Sigh. I was hoping for a list of commands that would be useful to someone how'd consider themselves an intermediate user. Instead -- as I should have expected from the title's style -- I got a survey of mostly basic commands, none of which have ever come close, I would wager, to saving anyone's day.

No mention of git-stash. It can save a lot of time, though perhaps not enough to make up someone's day. Nor of git-reflog, which was the command that I'd say came closest for me: early on when the function of the commands was alien to me, discovering git-reflog massively increased my confidence tinkering with git commands. Not even a mention of the -i option to rebase.

In short: if I could down-vote, I would. This comment is in lieu of that.


Though, really, stash and rebase -i don't save lives (or even days, especially stash since git has the index). Reflog on the other hand, yes.


Something I came up with when deploying updates to hosts that don't support git, for example, a windows server we have RDC into:

  alias gdate=date\ +%Y.%m.%d-%H.%M.%S
  gitzip () { zip -ruv "$(gdate).zip" $(git diff $@ --name-only); }
Produces a zip file of all files that changed since the commit you pass as the argument. Then I just transfer the resulting zip over, and unzip its contents to the root project folder. Haven't figured out how to deal with deleted files this way yet, fortunately that's not common.

--

And a pre-commit hook for linting PHP source code when I'm not in an IDE. Yes, this came around because of a few commits made without testing.

  #!/bin/sh
  exitStatus=0
  for i in $(git diff --name-only --staged HEAD); do
          [ "$VERBOSE" != "" ] && echo "Validating file $i"
          echo "$i"| grep -q '.php$'
          if [ $? -eq 0 ]; then
                  [ "$VERBOSE" != "" ] && echo "... seems to be PHP, running php lint"
                  php -n -l "$i"| grep -q 'Errors parsing'
                  valid=$?
                  if [ $valid -eq 0 ]; then
                          echo "File $i is invalid."
                          exitStatus=1
                  fi
          fi
  done
  exit $exitStatus


Speaking of git-blame, I find putting the following function in my .bashrc extremely useful:

  gblame()
  {
  find . -name $@ | xargs git blame
  }


For his first case rather then merging his feature branch into master he should instead merge his master branch into his feature one. Do this regularly if you can (without interrupting your feature development) then when it comes time to merge your feature branch into master it should be conflict free as you worked your conflicts when you pull master into the feature branch.


In the beginning, you mention that you use bash as your terminal.

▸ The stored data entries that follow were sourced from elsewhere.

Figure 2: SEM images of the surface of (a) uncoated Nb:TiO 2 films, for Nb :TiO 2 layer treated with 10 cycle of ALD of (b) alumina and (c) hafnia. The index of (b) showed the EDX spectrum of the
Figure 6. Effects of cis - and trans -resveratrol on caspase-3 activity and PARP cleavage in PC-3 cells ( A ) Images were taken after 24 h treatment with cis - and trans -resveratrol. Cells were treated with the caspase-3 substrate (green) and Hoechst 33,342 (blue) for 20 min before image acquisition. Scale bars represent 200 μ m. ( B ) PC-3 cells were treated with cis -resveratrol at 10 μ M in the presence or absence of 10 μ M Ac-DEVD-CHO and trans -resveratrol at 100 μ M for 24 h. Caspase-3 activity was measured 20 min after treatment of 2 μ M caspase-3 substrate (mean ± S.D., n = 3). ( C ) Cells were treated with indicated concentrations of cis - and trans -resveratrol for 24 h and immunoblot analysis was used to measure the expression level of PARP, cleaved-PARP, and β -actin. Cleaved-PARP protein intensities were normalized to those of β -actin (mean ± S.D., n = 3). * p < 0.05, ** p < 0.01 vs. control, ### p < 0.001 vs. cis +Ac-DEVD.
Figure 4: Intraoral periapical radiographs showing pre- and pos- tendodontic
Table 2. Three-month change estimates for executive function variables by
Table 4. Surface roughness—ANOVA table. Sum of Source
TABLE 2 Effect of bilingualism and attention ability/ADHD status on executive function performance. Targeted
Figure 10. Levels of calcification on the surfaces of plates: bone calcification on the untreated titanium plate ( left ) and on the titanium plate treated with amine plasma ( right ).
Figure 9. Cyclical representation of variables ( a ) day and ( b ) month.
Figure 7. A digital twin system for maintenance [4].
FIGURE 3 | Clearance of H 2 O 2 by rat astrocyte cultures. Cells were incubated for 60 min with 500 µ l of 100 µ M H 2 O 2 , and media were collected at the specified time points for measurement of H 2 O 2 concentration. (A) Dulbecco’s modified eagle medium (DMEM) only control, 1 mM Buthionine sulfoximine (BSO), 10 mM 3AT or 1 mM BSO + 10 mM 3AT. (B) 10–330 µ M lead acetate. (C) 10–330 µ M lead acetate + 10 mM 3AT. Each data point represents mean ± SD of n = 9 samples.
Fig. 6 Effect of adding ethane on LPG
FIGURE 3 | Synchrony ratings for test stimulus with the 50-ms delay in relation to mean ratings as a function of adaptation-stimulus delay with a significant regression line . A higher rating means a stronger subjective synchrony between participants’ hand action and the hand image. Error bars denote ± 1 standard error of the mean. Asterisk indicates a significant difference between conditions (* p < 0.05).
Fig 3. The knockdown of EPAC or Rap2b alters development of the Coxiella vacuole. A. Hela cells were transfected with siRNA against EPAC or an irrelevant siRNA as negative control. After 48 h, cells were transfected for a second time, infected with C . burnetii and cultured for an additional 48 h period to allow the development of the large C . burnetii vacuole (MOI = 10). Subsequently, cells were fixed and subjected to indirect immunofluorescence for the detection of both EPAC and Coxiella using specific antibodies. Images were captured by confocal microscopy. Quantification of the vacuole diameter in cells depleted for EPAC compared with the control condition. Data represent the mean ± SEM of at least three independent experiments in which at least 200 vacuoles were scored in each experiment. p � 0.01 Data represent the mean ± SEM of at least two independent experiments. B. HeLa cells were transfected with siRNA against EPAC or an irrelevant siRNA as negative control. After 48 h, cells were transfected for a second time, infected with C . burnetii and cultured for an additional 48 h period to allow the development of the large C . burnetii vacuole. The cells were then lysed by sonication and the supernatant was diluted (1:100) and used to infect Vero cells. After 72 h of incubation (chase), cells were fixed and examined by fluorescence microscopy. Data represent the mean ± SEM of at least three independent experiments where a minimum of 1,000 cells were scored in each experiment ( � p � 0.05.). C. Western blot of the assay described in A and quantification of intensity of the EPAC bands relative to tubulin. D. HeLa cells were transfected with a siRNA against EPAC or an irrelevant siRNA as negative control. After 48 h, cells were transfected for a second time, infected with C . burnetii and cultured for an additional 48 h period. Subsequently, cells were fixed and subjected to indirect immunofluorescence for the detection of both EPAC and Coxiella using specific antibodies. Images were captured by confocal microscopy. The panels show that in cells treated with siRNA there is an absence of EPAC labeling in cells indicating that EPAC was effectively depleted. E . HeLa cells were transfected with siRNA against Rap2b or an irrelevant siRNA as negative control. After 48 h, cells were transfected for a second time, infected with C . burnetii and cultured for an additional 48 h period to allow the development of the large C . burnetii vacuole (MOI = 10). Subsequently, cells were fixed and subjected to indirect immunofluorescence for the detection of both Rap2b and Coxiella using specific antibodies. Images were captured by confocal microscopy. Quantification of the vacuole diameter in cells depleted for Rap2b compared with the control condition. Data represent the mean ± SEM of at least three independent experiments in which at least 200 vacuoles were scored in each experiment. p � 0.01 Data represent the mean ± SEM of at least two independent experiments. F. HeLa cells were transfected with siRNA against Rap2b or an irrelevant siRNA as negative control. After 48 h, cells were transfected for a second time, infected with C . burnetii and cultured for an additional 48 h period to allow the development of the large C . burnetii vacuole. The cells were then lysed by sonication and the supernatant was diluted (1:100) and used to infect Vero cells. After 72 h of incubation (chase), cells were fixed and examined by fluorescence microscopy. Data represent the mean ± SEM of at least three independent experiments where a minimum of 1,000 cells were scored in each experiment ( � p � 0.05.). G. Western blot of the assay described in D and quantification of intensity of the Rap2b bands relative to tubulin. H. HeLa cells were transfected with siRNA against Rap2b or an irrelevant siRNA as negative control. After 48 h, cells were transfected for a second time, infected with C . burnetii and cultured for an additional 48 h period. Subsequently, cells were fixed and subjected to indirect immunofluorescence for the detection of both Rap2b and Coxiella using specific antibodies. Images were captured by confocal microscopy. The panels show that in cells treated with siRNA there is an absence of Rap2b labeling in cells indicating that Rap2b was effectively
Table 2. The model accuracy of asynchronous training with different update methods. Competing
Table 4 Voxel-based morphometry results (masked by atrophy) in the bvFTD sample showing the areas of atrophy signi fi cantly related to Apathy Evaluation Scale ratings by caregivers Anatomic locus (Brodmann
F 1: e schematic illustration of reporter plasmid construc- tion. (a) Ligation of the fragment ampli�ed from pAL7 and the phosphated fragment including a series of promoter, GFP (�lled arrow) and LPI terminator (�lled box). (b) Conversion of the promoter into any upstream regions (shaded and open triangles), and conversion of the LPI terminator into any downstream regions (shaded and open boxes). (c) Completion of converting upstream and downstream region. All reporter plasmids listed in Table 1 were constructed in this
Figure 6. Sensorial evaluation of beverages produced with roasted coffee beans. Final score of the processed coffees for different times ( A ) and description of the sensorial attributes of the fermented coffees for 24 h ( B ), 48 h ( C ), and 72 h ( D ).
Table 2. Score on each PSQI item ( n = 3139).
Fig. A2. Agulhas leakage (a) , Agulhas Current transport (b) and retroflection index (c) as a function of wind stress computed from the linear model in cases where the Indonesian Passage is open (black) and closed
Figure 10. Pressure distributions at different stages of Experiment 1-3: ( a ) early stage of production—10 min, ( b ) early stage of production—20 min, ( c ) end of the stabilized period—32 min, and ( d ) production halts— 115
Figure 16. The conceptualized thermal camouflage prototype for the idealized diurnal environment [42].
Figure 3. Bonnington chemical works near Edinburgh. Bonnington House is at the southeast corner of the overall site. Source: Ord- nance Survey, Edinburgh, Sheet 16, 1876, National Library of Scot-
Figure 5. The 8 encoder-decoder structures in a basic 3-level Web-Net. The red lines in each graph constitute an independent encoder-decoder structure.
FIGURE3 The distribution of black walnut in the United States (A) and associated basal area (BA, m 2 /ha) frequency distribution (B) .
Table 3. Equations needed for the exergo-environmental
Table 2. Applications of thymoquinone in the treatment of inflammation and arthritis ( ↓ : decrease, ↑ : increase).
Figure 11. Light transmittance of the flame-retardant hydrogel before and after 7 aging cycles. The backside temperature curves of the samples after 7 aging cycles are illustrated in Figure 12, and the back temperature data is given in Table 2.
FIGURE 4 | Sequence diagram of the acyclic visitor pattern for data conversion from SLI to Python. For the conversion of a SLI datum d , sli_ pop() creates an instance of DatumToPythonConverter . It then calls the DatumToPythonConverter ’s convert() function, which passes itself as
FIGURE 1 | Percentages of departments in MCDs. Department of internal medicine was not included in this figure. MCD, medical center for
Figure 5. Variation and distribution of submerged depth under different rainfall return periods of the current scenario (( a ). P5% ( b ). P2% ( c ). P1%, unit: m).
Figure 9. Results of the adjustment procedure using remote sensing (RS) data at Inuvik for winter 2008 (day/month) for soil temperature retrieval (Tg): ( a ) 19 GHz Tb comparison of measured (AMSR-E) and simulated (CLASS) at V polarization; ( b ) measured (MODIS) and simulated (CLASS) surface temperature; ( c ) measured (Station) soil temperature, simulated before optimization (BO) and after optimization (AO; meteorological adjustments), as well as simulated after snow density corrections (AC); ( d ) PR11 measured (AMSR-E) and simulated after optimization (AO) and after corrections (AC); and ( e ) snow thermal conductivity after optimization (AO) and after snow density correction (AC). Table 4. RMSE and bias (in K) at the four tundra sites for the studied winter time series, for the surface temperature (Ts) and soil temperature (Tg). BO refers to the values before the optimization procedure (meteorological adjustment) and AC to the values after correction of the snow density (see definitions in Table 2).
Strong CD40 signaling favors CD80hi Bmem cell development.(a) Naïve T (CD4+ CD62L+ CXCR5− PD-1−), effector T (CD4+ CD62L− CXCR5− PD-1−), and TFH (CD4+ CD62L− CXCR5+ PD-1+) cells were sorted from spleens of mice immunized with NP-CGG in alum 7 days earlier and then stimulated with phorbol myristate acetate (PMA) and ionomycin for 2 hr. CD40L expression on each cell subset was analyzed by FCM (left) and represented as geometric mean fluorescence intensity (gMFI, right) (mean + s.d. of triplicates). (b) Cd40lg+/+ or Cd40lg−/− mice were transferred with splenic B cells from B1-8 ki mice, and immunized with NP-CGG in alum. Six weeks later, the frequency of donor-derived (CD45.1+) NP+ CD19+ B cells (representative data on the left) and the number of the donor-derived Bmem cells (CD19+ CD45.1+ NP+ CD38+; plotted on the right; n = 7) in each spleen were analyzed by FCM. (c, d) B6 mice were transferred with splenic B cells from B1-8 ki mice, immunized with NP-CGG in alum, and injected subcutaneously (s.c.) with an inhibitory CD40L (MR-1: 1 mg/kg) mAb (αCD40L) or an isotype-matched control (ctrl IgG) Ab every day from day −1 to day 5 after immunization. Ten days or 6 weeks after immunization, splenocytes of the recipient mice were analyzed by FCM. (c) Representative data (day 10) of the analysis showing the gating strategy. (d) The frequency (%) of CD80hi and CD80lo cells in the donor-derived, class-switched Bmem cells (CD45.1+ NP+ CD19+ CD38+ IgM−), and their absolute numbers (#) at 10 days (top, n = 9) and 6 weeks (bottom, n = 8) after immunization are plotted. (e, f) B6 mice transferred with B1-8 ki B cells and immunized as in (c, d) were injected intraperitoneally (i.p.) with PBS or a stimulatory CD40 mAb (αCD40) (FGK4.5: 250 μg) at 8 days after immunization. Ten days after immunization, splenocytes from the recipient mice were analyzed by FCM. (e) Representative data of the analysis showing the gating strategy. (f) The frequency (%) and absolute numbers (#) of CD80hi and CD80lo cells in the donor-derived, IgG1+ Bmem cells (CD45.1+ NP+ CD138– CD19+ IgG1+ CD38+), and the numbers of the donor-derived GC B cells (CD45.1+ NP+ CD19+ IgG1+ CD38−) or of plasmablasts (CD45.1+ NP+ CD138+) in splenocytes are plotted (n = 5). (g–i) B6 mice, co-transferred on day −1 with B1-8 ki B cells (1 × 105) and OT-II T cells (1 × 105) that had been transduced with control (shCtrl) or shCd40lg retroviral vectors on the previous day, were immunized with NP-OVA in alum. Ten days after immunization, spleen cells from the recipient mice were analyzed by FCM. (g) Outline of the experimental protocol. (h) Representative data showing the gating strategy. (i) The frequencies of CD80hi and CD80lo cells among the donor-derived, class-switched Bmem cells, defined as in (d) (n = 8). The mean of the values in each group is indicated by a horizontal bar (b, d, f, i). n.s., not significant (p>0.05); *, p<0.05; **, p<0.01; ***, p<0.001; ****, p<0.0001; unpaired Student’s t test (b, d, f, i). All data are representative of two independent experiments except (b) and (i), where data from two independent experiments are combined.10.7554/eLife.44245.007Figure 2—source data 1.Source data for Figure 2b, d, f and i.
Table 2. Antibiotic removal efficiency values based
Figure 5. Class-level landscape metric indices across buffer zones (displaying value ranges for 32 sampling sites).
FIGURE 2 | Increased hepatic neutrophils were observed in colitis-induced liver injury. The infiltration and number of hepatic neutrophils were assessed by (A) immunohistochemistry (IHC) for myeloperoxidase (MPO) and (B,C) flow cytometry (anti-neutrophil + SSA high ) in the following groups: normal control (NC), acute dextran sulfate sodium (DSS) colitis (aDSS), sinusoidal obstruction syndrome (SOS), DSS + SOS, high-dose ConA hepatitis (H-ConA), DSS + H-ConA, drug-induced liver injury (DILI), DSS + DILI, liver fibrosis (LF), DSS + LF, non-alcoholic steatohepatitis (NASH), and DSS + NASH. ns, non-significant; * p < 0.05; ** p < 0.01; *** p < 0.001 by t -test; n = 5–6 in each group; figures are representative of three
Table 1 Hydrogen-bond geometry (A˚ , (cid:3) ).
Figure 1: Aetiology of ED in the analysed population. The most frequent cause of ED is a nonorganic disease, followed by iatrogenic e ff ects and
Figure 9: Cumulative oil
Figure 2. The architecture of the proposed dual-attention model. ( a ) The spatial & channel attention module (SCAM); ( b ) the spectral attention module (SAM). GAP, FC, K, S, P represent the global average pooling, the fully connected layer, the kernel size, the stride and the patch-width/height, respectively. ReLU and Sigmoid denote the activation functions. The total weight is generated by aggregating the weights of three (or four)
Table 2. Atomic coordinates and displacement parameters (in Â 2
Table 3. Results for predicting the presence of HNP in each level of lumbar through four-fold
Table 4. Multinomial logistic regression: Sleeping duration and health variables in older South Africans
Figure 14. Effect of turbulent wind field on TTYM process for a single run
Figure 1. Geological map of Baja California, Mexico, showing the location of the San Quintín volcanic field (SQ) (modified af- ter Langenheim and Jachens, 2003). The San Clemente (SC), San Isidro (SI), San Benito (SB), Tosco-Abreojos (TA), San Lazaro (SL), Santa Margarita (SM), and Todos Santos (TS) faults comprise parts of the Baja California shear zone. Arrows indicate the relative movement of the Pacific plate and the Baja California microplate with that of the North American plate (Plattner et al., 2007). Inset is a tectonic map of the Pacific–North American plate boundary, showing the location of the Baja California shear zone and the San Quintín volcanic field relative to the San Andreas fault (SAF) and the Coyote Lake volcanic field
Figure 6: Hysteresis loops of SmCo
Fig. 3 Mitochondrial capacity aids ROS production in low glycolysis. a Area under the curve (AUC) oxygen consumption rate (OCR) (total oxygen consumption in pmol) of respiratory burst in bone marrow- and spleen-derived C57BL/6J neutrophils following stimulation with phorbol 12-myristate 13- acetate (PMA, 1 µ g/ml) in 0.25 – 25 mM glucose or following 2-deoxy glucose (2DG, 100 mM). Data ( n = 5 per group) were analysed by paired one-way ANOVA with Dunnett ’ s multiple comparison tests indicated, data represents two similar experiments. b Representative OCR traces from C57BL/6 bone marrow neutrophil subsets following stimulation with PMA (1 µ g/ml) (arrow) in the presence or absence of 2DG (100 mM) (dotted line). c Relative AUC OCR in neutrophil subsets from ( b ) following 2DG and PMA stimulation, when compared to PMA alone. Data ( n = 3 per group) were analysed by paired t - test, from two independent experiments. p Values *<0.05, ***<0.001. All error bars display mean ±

You might want to correct that.


git-bisect sounds really useful!

Now all we need is a script that we can run like this:

   git-bisect-auto good-commit bad-commit test-command
That returns the id of the first commit that breaks the tests


git bisect run


It's built in [1]:

  $ git bisect start <bad> <good>
  $ git bisect run <script>
[1] http://www.kernel.org/pub/software/scm/git/docs/git-bisect.h...


Similar in Mercurial. And Bazaar. And Darcs. And Monotone.


Not bazaar as far as I know. Not builtin anyway, and doesn't seem to be in macport's bzr extensions set.

In darcs, it's called `trackdown` and mandates usage of a test command, it cannot be used "interactively" (via $vcs bisect --good/$vcs bisect --bad the way git and mercurial can do it)


> Not builtin anyway

Yes. Its a plugin[1] for bzr.

[1] https://launchpad.net/bzr-bisect


Not built in, on the other hand, is 'bbchop', which is like bisect, but for intermittent bugs:

http://github.com/Ealdwulf/bbchop


Awesome! This will come in really handy for me!